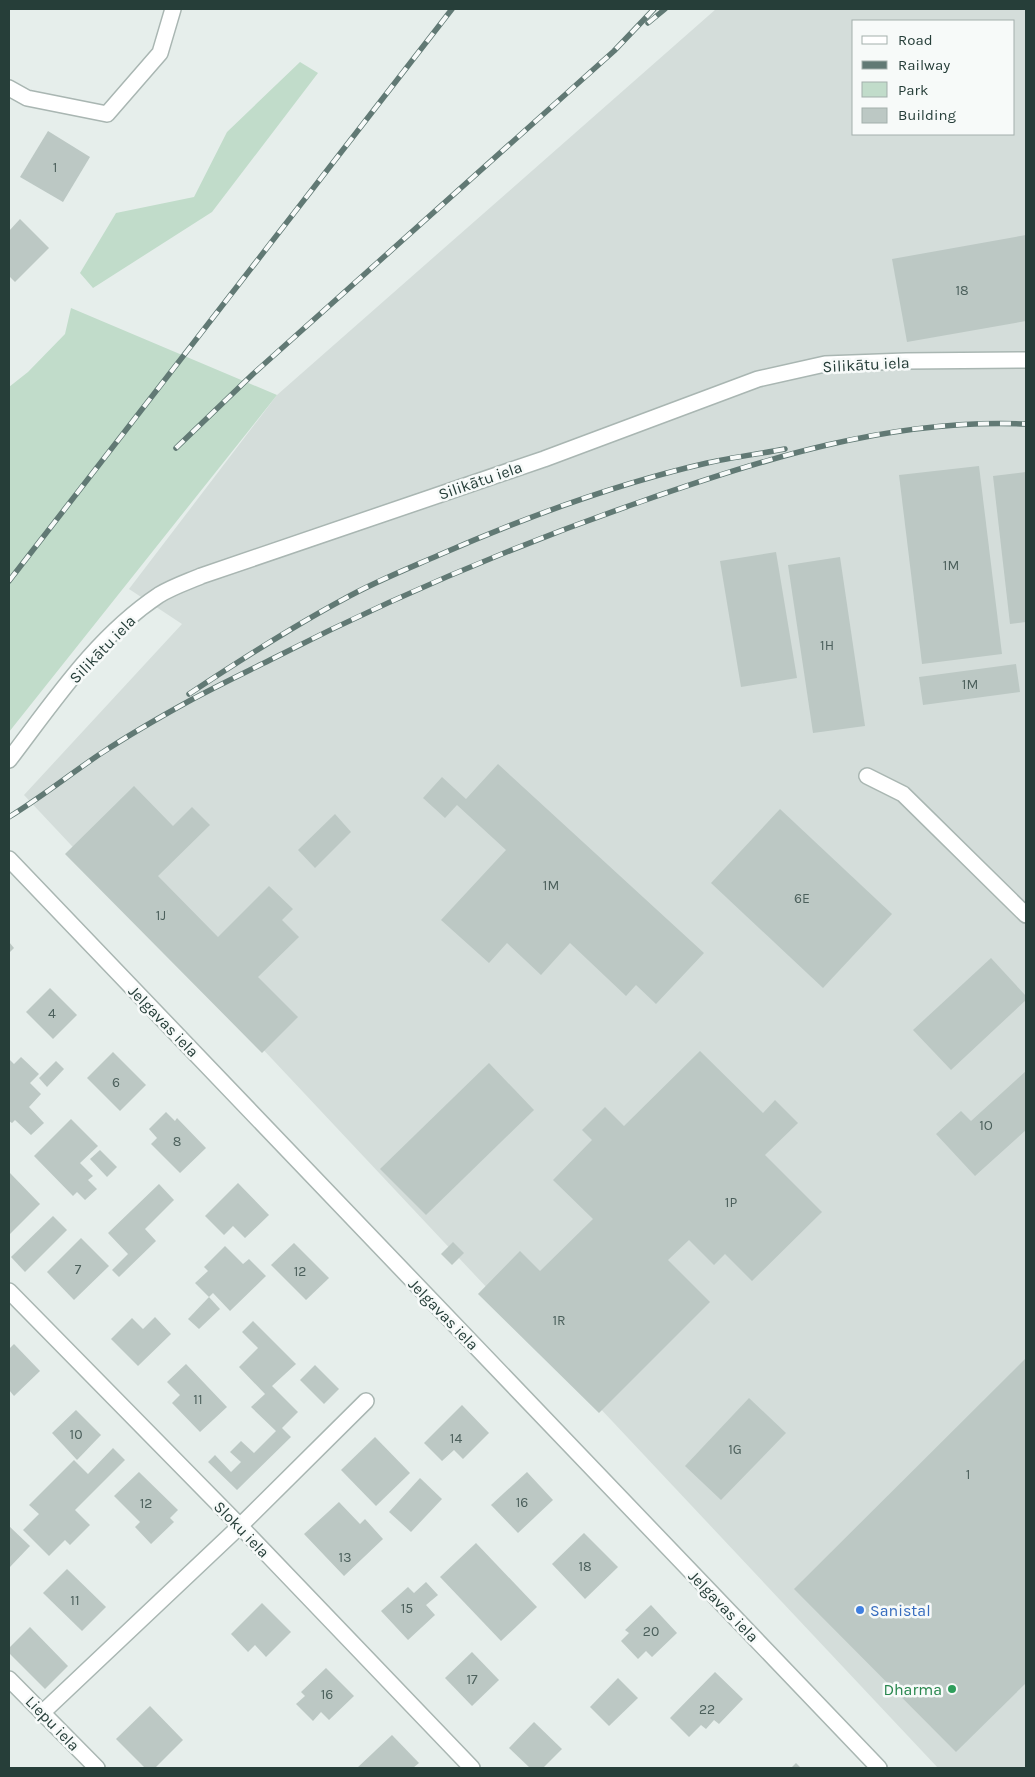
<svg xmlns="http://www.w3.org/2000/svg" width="1035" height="1777" font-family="Karla,sans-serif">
<rect width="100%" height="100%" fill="#e6eeeb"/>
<path fill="#d4ddda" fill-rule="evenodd" d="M716 9H1026V1768H938L24 795 182 624 129 589 277 395ZM854 21H1014V134H854Z"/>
<g fill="#c1dcca">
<polygon points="300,62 318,73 212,212 93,288 80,273 116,213 194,197 227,132"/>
<polygon points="71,308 277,395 9,732 9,387 28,372 65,334"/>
</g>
<g fill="#bcc8c4">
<polygon points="48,131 90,157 63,202 20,177"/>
<polygon points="20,219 49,248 15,282 9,276 9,231"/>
<polygon points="1026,235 1026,321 907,342 892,259"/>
<polygon points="979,466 1002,654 922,664 899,475"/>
<polygon points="1026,472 1026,622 1010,624 993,476"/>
<polygon points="776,552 797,678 741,687 720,561"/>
<polygon points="840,557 865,726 813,733 788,565"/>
<polygon points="1016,664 1020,692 923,705 919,677"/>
<polygon points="498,764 704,953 656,1004 636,985 626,996 570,943 541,975 507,943 489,963 441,920 506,850 457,805 445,818 423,798 442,777 466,799"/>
<polygon points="134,786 173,826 192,807 210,825 158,876 218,937 269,886 293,909 282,920 299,937 258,977 298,1017 262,1053 65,854"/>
<polygon points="780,809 892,914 823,988 711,883"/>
<polygon points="335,814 351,832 315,868 298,850"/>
<polygon points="9,942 14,948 9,953"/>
<polygon points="991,958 1026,996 1026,1000 951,1070 913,1030"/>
<polygon points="50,988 77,1015 53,1039 26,1012"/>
<polygon points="700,1051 763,1113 775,1100 798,1123 765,1155 822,1212 752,1281 725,1254 714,1265 689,1240 668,1260 710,1302 599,1413 478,1294 520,1251 540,1271 593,1219 553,1180 592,1140 582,1130 605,1107 624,1126"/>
<polygon points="113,1052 146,1085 120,1111 87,1078"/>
<polygon points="21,1057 39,1074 30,1083 41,1094 29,1107 44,1123 31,1135 15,1120 12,1123 9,1121 9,1059 14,1064"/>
<polygon points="56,1061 64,1069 47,1087 39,1078"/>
<polygon points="489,1063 534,1110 426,1215 380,1169"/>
<polygon points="1026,1071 1026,1130 975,1176 936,1134 961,1111 971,1121"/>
<polygon points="166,1112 175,1121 177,1118 206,1148 180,1173 151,1144 157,1138 149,1129"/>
<polygon points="71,1119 98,1146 80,1163 93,1176 88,1180 97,1189 85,1200 77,1192 73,1196 34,1156"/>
<polygon points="100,1150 117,1167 107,1177 90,1159"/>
<polygon points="9,1172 40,1204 10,1234 9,1233"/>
<polygon points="238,1183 269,1215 245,1238 233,1226 224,1235 205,1216"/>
<polygon points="159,1184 174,1200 145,1229 156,1241 119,1277 112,1270 128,1254 108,1233"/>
<polygon points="53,1216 67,1230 25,1272 11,1257"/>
<polygon points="81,1238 109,1266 74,1300 47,1272"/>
<polygon points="453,1242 464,1253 452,1265 441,1254"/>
<polygon points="294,1243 329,1278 306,1300 271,1265"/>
<polygon points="225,1246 243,1264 249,1259 266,1276 230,1311 213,1293 209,1297 195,1283 208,1271 204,1267"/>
<polygon points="209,1297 220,1309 199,1329 188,1319"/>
<polygon points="155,1317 171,1334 138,1366 111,1339 132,1318 143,1329"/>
<polygon points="253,1321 296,1364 272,1386 298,1412 282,1428 291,1437 237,1490 208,1462 215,1455 231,1472 241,1462 230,1452 241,1441 254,1453 276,1431 251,1407 265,1394 239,1367 258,1348 242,1332"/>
<polygon points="14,1344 40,1371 14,1396 9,1390 9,1349"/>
<polygon points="1026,1358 1026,1683 956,1752 794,1589"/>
<polygon points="186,1364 227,1407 200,1432 172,1403 180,1395 167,1382"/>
<polygon points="315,1365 339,1389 324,1404 300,1380"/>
<polygon points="749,1398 786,1433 721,1500 685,1466"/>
<polygon points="462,1405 489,1433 463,1459 454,1450 442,1461 424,1443"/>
<polygon points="76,1410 101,1435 77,1460 52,1433"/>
<polygon points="375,1437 410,1473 376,1506 341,1470"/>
<polygon points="113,1448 125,1460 75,1510 90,1525 70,1545 65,1540 49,1556 23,1530 39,1514 29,1505 74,1460 88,1474"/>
<polygon points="139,1472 178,1510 170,1518 174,1522 151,1544 135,1527 140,1522 114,1496"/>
<polygon points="527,1472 553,1500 518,1533 491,1505"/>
<polygon points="420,1478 442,1499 411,1532 389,1512"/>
<polygon points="339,1502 360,1524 365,1519 383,1539 344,1576 304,1534"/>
<polygon points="9,1526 30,1546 9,1568"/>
<polygon points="584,1533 618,1567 585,1599 552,1564"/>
<polygon points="476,1543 537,1607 501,1641 440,1577"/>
<polygon points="67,1569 106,1607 82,1631 43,1593"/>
<polygon points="426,1582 438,1595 426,1605 435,1615 408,1640 381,1611 408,1587 414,1593"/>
<polygon points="262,1603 291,1632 266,1657 255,1645 248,1652 231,1634"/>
<polygon points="651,1605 677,1633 652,1657 646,1651 638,1659 621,1641 629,1633 625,1630"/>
<polygon points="30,1627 68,1666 45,1689 9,1653 9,1648"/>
<polygon points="472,1652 499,1680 472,1706 445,1678"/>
<polygon points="326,1668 354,1696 329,1720 321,1712 313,1721 296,1704 305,1696 301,1692"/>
<polygon points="715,1672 743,1699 719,1724 714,1720 706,1729 701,1725 689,1737 670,1718"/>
<polygon points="618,1678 638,1698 609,1726 590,1707"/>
<polygon points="150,1706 183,1740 155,1768 145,1768 116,1739"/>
<polygon points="534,1722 562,1749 543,1768 530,1768 509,1748"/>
<polygon points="392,1735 419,1763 413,1768 357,1768"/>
<polygon points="796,1763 801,1768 791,1768"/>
</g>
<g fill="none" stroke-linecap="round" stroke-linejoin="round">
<g stroke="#a9b6b2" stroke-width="18">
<g id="minor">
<polyline points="9,88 27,98 107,114 160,53 173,9"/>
<path d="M9 760C54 701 96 637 159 595 172 587 187 582 201 576L544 459 758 379 825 364 906 361 1026 360"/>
<polyline points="867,776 903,794 1026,915"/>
<polyline points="9,859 879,1768"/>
<polyline points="9,1291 240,1526 472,1768"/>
<polyline points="9,1679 97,1768"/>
<polyline points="42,1713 240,1526 366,1401"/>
</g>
</g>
<use href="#minor" stroke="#fff" stroke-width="15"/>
<g stroke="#617974" stroke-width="5.5">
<g id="rail">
<polyline points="648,23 665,9"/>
<polyline points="176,448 253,374 614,51 654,9"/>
<polyline points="9,581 452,9"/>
<path d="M189 694C239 661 290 628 344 599 374 582 407 569 439 555 526 517 615 484 707 463 733 457 759 454 785 449"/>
<path d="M9 817C40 798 69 775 100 754 129 735 160 717 191 700 217 686 244 673 270 660 389 599 511 547 637 503 762 459 892 418 1026 424"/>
</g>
</g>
<use href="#rail" stroke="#f7faf9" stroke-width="4" stroke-dasharray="11" stroke-linecap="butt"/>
</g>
<circle fill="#3f7fe0" stroke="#f7faf9" stroke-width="2" cx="860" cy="1610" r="5"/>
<circle fill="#2e9e5b" stroke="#f7faf9" stroke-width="2" cx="952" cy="1689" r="5"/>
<g text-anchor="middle" stroke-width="5" stroke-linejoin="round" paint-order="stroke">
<g font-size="14" fill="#4c605c">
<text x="55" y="172">1</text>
<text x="962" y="295">18</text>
<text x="951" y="570">1M</text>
<text x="827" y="650">1H</text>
<text x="970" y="689">1M</text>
<text x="551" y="890">1M</text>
<text x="802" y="903">6E</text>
<text x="161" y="920">1J</text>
<text x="52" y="1018">4</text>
<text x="116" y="1087">6</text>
<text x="986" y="1130">1O</text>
<text x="177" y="1146">8</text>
<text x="731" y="1207">1P</text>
<text x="78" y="1274">7</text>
<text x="300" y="1276">12</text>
<text x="559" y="1325">1R</text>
<text x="198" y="1404">11</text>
<text x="76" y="1439">10</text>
<text x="456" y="1443">14</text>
<text x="735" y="1454">1G</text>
<text x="968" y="1479">1</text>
<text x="522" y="1507">16</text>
<text x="146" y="1508">12</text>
<text x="345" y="1562">13</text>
<text x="585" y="1571">18</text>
<text x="75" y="1605">11</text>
<text x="407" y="1613">15</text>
<text x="651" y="1636">20</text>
<text x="472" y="1684">17</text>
<text x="327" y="1699">16</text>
<text x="707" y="1714">22</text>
</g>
<g font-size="16" fill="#263e39" stroke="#f7faf9">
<text transform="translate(866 364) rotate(-3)" y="6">Silikātu iela</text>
<text transform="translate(480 480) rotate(-19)" y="6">Silikātu iela</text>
<text transform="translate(102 649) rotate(-46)" y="6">Silikātu iela</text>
<text transform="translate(164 1021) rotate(46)" y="6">Jelgavas iela</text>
<text transform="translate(444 1314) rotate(46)" y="6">Jelgavas iela</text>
<text transform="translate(242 1529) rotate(46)" y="6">Sloku iela</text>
<text transform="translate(724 1606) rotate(46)" y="6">Jelgavas iela</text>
<text transform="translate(53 1723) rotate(46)" y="6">Liepu iela</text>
</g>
<g font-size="16" fill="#366cbe" stroke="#f7faf9" text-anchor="start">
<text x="870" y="1616">Sanistal</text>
</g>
<g font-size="16" fill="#27864d" stroke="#f7faf9" text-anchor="end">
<text x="942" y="1695">Dharma</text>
</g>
</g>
<rect width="1035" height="1777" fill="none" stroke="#263e39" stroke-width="20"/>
<rect x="852" y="20" width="162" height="115" fill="#f7faf9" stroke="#a3afac"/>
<rect x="862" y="36" width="25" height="8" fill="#ffffff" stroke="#a3afac"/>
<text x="898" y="45" font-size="15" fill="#263e39">Road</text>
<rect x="862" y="61" width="25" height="8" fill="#617974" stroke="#a3afac"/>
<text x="898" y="70" font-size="15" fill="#263e39">Railway</text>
<rect x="862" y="82" width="25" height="15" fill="#c1dcca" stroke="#a3afac"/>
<text x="898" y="95" font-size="15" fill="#263e39">Park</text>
<rect x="862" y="108" width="25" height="15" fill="#bcc8c4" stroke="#a3afac"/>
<text x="898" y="120" font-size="15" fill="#263e39">Building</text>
</svg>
┄┄┄┄┄┄
Across the whole listing above, report each line that includes "linejoin".

<g fill="none" stroke-linecap="round" stroke-linejoin="round">
<g text-anchor="middle" stroke-width="5" stroke-linejoin="round" paint-order="stroke">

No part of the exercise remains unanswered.